**Task to complete:** Transcribe the records below in their entirety, and leave out each image.

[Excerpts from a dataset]
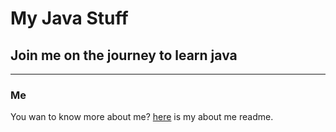 # My Java Stuff
## Join me on the journey to learn java
---
### Me
You wan to know more about me? [here](https://github.com/h43lb1t0/h43lb1t0) is my about me readme.


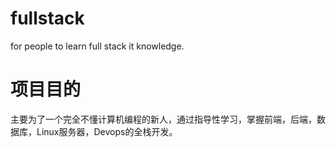 # fullstack
for people to learn full stack it knowledge.

# 项目目的
主要为了一个完全不懂计算机编程的新人，通过指导性学习，掌握前端，后端，数据库，Linux服务器，Devops的全栈开发。
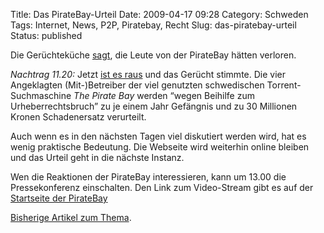 Title: Das PirateBay-Urteil
Date: 2009-04-17 09:28
Category: Schweden
Tags: Internet, News, P2P, Piratebay, Recht
Slug: das-piratebay-urteil
Status: published

Die Gerüchteküche [sagt](http://twitter.com/brokep/status/1540516765),
die Leute von der PirateBay hätten verloren.

*Nachtrag 11.20:* Jetzt [ist es
raus](http://www.dn.se/kultur-noje/musik/the-pirate-bay-fallda-1.846239)
und das Gerücht stimmte. Die vier Angeklagten (Mit-)Betreiber der viel
genutzten schwedischen Torrent-Suchmaschine *The Pirate Bay* werden
“wegen Beihilfe zum Urheberrechtsbruch” zu je einem Jahr Gefängnis und
zu 30 Millionen Kronen Schadenersatz verurteilt.

Auch wenn es in den nächsten Tagen viel diskutiert werden wird, hat es
wenig praktische Bedeutung. Die Webseite wird weiterhin online bleiben
und das Urteil geht in die nächste Instanz.

Wen die Reaktionen der PirateBay interessieren, kann um 13.00 die
Pressekonferenz einschalten. Den Link zum Video-Stream gibt es auf der
[Startseite der PirateBay](http://thepiratebay.org/)

[Bisherige Artikel zum Thema](http://www.fiket.de/tag/piratebay).

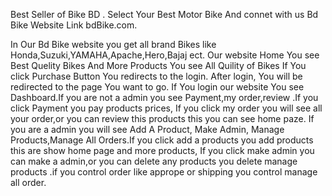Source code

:Best Seller of Bike BD . Select Your Best Motor Bike And connet with us
Bd Bike Website Link bdBike.com.

In Our Bd Bike website you get all brand Bikes like Honda,Suzuki,YAMAHA,Apache,Hero,Bajaj ect.
Our website Home You see Best Quelity Bikes And More Products You see All Quility of Bikes
If You click Purchase Button You redirects to the login. After login, You will be redirected to the page You want to go.
If You login our website You see Dashboard.If you are not a admin you see Payment,my order,review .If you click Payment you pay products prices, If you click my order you will see all your order,or you can review this products this you can see home paze.
If you are a admin you will see Add A Product, Make Admin, Manage Products,Manage All Orders.If you click add a products you add products this are show home page and more products, If you click make admin you can make a admin,or you can delete any products you delete manage products .if you control order like apprope or shipping you control manage all order.
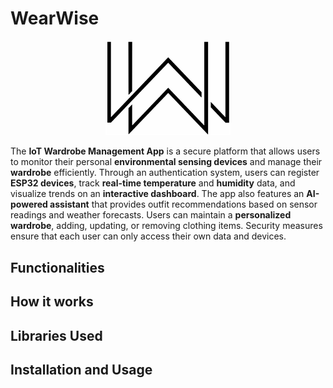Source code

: # WearWise
<p align="center">
  <img src="images/logo.png" alt="WW Logo" width="200">
</p>

The **IoT Wardrobe Management App** is a secure platform that allows users to monitor their personal **environmental sensing devices** and manage their **wardrobe** efficiently. Through an authentication system, users can register **ESP32 devices**, track **real-time temperature** and **humidity** data, and visualize trends on an **interactive dashboard**. The app also features an **AI-powered assistant** that provides outfit recommendations based on sensor readings and weather forecasts. Users can maintain a **personalized wardrobe**, adding, updating, or removing clothing items. Security measures ensure that each user can only access their own data and devices.

## Functionalities

## How it works

## Libraries Used

## Installation and Usage
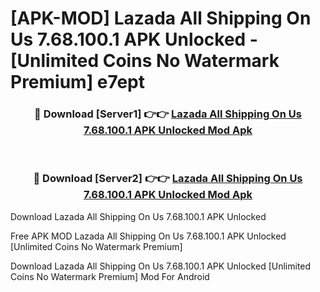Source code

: # [APK-MOD] Lazada All Shipping On Us 7.68.100.1 APK Unlocked - [Unlimited Coins No Watermark Premium] e7ept



<div align="center">
<h3>🔴 Download [Server1] 👉👉 <a href="https://momento.my/?title=Lazada_All_Shipping_On_Us_7.68.100.1_APK_Unlocked">Lazada All Shipping On Us 7.68.100.1 APK Unlocked Mod Apk</a></h3><br>

<h3>🔴 Download [Server2] 👉👉 <a href="https://momento.my/?title=Lazada_All_Shipping_On_Us_7.68.100.1_APK_Unlocked">Lazada All Shipping On Us 7.68.100.1 APK Unlocked Mod Apk</a></h3>
</div>



Download Lazada All Shipping On Us 7.68.100.1 APK Unlocked 

Free APK MOD Lazada All Shipping On Us 7.68.100.1 APK Unlocked [Unlimited Coins No Watermark Premium]

Download Lazada All Shipping On Us 7.68.100.1 APK Unlocked [Unlimited Coins No Watermark Premium] Mod For Android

**Result:**
 # My Java Stuff
## Join me on the journey to learn java
---
### Me
You wan to know more about me? [here](https://github.com/h43lb1t0/h43lb1t0) is my about me readme.


 # fullstack
for people to learn full stack it knowledge.

# 项目目的
主要为了一个完全不懂计算机编程的新人，通过指导性学习，掌握前端，后端，数据库，Linux服务器，Devops的全栈开发。
 Title: Das PirateBay-Urteil
Date: 2009-04-17 09:28
Category: Schweden
Tags: Internet, News, P2P, Piratebay, Recht
Slug: das-piratebay-urteil
Status: published

Die Gerüchteküche [sagt](http://twitter.com/brokep/status/1540516765),
die Leute von der PirateBay hätten verloren.

*Nachtrag 11.20:* Jetzt [ist es
raus](http://www.dn.se/kultur-noje/musik/the-pirate-bay-fallda-1.846239)
und das Gerücht stimmte. Die vier Angeklagten (Mit-)Betreiber der viel
genutzten schwedischen Torrent-Suchmaschine *The Pirate Bay* werden
“wegen Beihilfe zum Urheberrechtsbruch” zu je einem Jahr Gefängnis und
zu 30 Millionen Kronen Schadenersatz verurteilt.

Auch wenn es in den nächsten Tagen viel diskutiert werden wird, hat es
wenig praktische Bedeutung. Die Webseite wird weiterhin online bleiben
und das Urteil geht in die nächste Instanz.

Wen die Reaktionen der PirateBay interessieren, kann um 13.00 die
Pressekonferenz einschalten. Den Link zum Video-Stream gibt es auf der
[Startseite der PirateBay](http://thepiratebay.org/)

[Bisherige Artikel zum Thema](http://www.fiket.de/tag/piratebay).

Source code

:Best Seller of Bike BD . Select Your Best Motor Bike And connet with us
Bd Bike Website Link bdBike.com.

In Our Bd Bike website you get all brand Bikes like Honda,Suzuki,YAMAHA,Apache,Hero,Bajaj ect.
Our website Home You see Best Quelity Bikes And More Products You see All Quility of Bikes
If You click Purchase Button You redirects to the login. After login, You will be redirected to the page You want to go.
If You login our website You see Dashboard.If you are not a admin you see Payment,my order,review .If you click Payment you pay products prices, If you click my order you will see all your order,or you can review this products this you can see home paze.
If you are a admin you will see Add A Product, Make Admin, Manage Products,Manage All Orders.If you click add a products you add products this are show home page and more products, If you click make admin you can make a admin,or you can delete any products you delete manage products .if you control order like apprope or shipping you control manage all order.
Source code

: # WearWise
<p align="center">
  <img src="images/logo.png" alt="WW Logo" width="200">
</p>

The **IoT Wardrobe Management App** is a secure platform that allows users to monitor their personal **environmental sensing devices** and manage their **wardrobe** efficiently. Through an authentication system, users can register **ESP32 devices**, track **real-time temperature** and **humidity** data, and visualize trends on an **interactive dashboard**. The app also features an **AI-powered assistant** that provides outfit recommendations based on sensor readings and weather forecasts. Users can maintain a **personalized wardrobe**, adding, updating, or removing clothing items. Security measures ensure that each user can only access their own data and devices.

## Functionalities

## How it works

## Libraries Used

## Installation and Usage
Source code

: # [APK-MOD] Lazada All Shipping On Us 7.68.100.1 APK Unlocked - [Unlimited Coins No Watermark Premium] e7ept



<div align="center">
<h3>🔴 Download [Server1] 👉👉 <a href="https://momento.my/?title=Lazada_All_Shipping_On_Us_7.68.100.1_APK_Unlocked">Lazada All Shipping On Us 7.68.100.1 APK Unlocked Mod Apk</a></h3><br>

<h3>🔴 Download [Server2] 👉👉 <a href="https://momento.my/?title=Lazada_All_Shipping_On_Us_7.68.100.1_APK_Unlocked">Lazada All Shipping On Us 7.68.100.1 APK Unlocked Mod Apk</a></h3>
</div>



Download Lazada All Shipping On Us 7.68.100.1 APK Unlocked 

Free APK MOD Lazada All Shipping On Us 7.68.100.1 APK Unlocked [Unlimited Coins No Watermark Premium]

Download Lazada All Shipping On Us 7.68.100.1 APK Unlocked [Unlimited Coins No Watermark Premium] Mod For Android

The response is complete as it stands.